In reality, the victims
of inner-city gun violence are the victims of a dual tragedy. The first
is that the poverty and segregation, which play a crucial role in
spurring the downward cycle of crime, are the result of social
arrangements predicated on longstanding oppression and prejudice.
Through a complex mix of
violence, institutional arrangements and exploitation, black Americans
were pressured into ghettos, which are the hotbeds of contemporary gun
violence. Their inability to escape their conditions is not a choice but
rather the byproduct of continued structural discrimination.
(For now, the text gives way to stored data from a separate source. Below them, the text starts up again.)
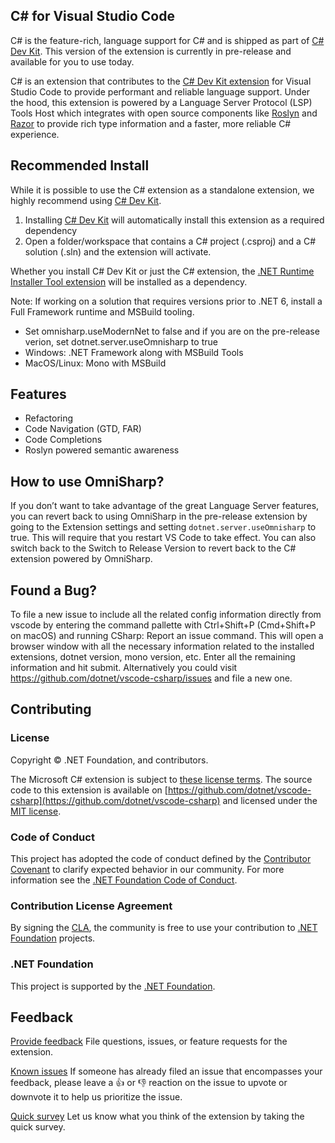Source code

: ## C# for Visual Studio Code
C# is the feature-rich, language support for C# and is shipped as part of [C# Dev Kit][csdevkitextension]. This version of the extension is currently in pre-release and available for you to use today.

C# is an extension that contributes to the [C# Dev Kit extension][csdevkitextension] for Visual Studio Code to provide performant and reliable language support. Under the hood, this extension is powered by a Language Server Protocol (LSP) Tools Host which integrates with open source components like [Roslyn](https://github.com/dotnet/roslyn)  and [Razor](https://github.com/dotnet/razor) to provide rich type information and a faster, more reliable C# experience.

## Recommended Install
While it is possible to use the C# extension as a standalone extension, we highly recommend using [C# Dev Kit][csdevkitextension].

1. Installing [C# Dev Kit][csdevkitextension] will automatically install this extension as a required dependency
2. Open a folder/workspace that contains a C# project (.csproj) and a C# solution (.sln) and the extension will activate.

Whether you install C# Dev Kit or just the C# extension, the [.NET Runtime Installer Tool extension](https://marketplace.visualstudio.com/items?itemName=ms-dotnettools.vscode-dotnet-runtime) will be installed as a dependency.

Note: If working on a solution that requires versions prior to .NET 6, install a Full Framework runtime and MSBuild tooling.
  * Set omnisharp.useModernNet to false and if you are on the pre-release verion, set dotnet.server.useOmnisharp to true
  * Windows: .NET Framework along with MSBuild Tools 
  * MacOS/Linux: Mono with MSBuild 

## Features
  * Refactoring
  * Code Navigation (GTD, FAR)
  * Code Completions
  * Roslyn powered semantic awareness

## How to use OmniSharp?
If you don’t want to take advantage of the great Language Server features, you can revert back to using OmniSharp in the pre-release extension by going to the Extension settings and setting `dotnet.server.useOmnisharp` to true. This will require that you restart VS Code to take effect. You can also switch back to the Switch to Release Version to revert back to the C# extension powered by OmniSharp.


## Found a Bug?
To file a new issue to include all the related config information directly from vscode by entering the command pallette with Ctrl+Shift+P (Cmd+Shift+P on macOS) and running CSharp: Report an issue command. This will open a browser window with all the necessary information related to the installed extensions, dotnet version, mono version, etc. Enter all the remaining information and hit submit. 
Alternatively you could visit https://github.com/dotnet/vscode-csharp/issues  and file a new one.


## Contributing

### License

Copyright © .NET Foundation, and contributors.

The Microsoft C# extension is subject to [these license terms](RuntimeLicenses/license.txt).
The source code to this extension is available on [https://github.com/dotnet/vscode-csharp](https://github.com/dotnet/vscode-csharp) and licensed under the [MIT license](LICENSE.txt).

### Code of Conduct

This project has adopted the code of conduct defined by the [Contributor Covenant](http://contributor-covenant.org/)
to clarify expected behavior in our community.
For more information see the [.NET Foundation Code of Conduct](http://www.dotnetfoundation.org/code-of-conduct).

### Contribution License Agreement

By signing the [CLA](https://cla.dotnetfoundation.org/), the community is free to use your contribution to [.NET Foundation](http://www.dotnetfoundation.org) projects.

### .NET Foundation

This project is supported by the [.NET Foundation](http://www.dotnetfoundation.org).

## Feedback

<!-- 
[FAQs]
Check out the FAQs before filing a question. 
-->

[Provide feedback](https://github.com/dotnet/vscode-csharp/issues)
File questions, issues, or feature requests for the extension.

[Known issues](https://github.com/dotnet/vscode-csharp/issues)
If someone has already filed an issue that encompasses your feedback, please leave a 👍 or 👎 reaction on the issue to upvote or downvote it to help us prioritize the issue.

[Quick survey](https://www.research.net/r/8KGJ9V8?o=[o_value]&v=[v_value]&m=[m_value])
Let us know what you think of the extension by taking the quick survey.


[csdevkitextension]: https://marketplace.visualstudio.com/items?itemName=ms-dotnettools.csdevkit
Slowing
the tide of inner-city deaths through gun control is therefore a
modern-day civil rights issue.
If the refusal of
America's national politicians to move on gun control before Newtown
represents a political failure and a paucity of American will, then the
disregard for the lives of inner-city youths stricken by gun violence on
a daily basis is an illustration of the limits of American compassion.
The slaughter of young
children en masse should be a moment of reckoning for any society, but
there is a day-by-day, child-by-child slaughter occurring in America
that has gone on too long and is yet to be reckoned with.
If Newtown should teach
us anything, it is that all of us in America share this same short
moment of life, and that we all seek to ensure safety, security and
prosperity for our children.
As Vice President Joe
Biden and the presidential task force meet to negotiate about what new
gun laws to recommend, they must look to Sandy Hook Elementary and
beyond. We need to protect the children of Newtown from the threat of
future gun violence, but the children of Chicago and Camden and Detroit
deserve the same long-term security.
We may not be able to
ensure absolute security for America's children, but through smarter
policy America can surely save more of its children from gun violence.